Соджун есть не смог. Кое-как проглотил несколько глотков крутого отвара женьшеня. Елень заставила себя съесть все, что было в миске. Она сидела на тюфяке рядом с капитаном и смотрела на мужчину, едва различая его в скудном свете лучины.

«Главное, он выжил. До рассвета остались считанные часы. Днем Соджун сможет поесть. Днем ему станет лучше»,— успокаивала себя Елень.

Но уснуть она не смогла. Соджуна било мелкой дрожью так, что стучали зубы. Лоб покрылся испариной, по шее катился холодный пот.

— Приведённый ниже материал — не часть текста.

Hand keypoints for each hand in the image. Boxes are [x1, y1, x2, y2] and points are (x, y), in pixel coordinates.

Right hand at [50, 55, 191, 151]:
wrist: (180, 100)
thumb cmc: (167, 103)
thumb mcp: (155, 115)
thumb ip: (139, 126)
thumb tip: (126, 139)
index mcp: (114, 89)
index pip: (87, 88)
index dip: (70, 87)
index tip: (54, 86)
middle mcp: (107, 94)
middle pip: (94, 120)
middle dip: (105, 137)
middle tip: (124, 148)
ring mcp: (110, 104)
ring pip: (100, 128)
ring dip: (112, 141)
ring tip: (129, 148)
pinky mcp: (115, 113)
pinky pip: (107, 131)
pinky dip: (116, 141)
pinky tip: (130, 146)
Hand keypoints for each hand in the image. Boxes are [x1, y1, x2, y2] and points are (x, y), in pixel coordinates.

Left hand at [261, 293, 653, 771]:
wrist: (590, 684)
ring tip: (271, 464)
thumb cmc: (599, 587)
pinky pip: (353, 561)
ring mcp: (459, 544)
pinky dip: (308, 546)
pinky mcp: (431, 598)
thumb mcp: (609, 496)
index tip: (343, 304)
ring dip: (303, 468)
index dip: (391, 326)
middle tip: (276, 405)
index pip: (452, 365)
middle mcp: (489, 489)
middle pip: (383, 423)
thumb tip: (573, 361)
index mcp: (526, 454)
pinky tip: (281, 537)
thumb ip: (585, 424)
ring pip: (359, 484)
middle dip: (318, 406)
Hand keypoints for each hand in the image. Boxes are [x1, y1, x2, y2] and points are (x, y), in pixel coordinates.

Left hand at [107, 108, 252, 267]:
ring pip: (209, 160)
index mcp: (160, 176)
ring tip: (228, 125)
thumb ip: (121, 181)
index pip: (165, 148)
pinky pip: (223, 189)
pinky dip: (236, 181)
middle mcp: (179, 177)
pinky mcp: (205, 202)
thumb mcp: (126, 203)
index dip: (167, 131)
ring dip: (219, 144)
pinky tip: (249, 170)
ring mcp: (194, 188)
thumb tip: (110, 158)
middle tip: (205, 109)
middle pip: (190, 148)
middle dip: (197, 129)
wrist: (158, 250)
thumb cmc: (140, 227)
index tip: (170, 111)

— Соджун, Соджун, — позвала Елень.

Капитан, стиснув зубы, проговорил:

— Холодно… холодно…

Женщина подоткнула с другой стороны одеяло. Потом вспомнила о горшке с углями. Вновь притащила каменную чашу, куда можно было его установить. Выскочила под проливной дождь, выгребла в кухне горящие угли из очага и, замотав горшок тряпкой, принесла его в дом и поставила рядом с Соджуном. От горшка шло ровное, приятное тепло. Елень вновь залезла под одеяло и уже было легла, а потом села. Соджун, потеряв так много крови, не мог согреться в теплой комнате, и тогда женщина потянула на своей груди ленты чогори. Сняв жакет, она свернула его и положила рядом, а затем принялась развязывать тесемки на чиме… Обнимая Соджуна одной рукой, она прижималась к нему горячим обнаженным телом, делясь своим теплом. Вскоре мужчина, убаюканный этим теплом, задышал ровней, перестал дрожать и провалился в вязкий, тягучий сон. Елень спала рядом, чувствуя на своем плече горячее дыхание Соджуна, и дороже этого дыхания у нее не было ничего.

[1] Ложка для стрел – инструмент для извлечения стрел. (Стоит заметить, тот еще инструмент для пыток).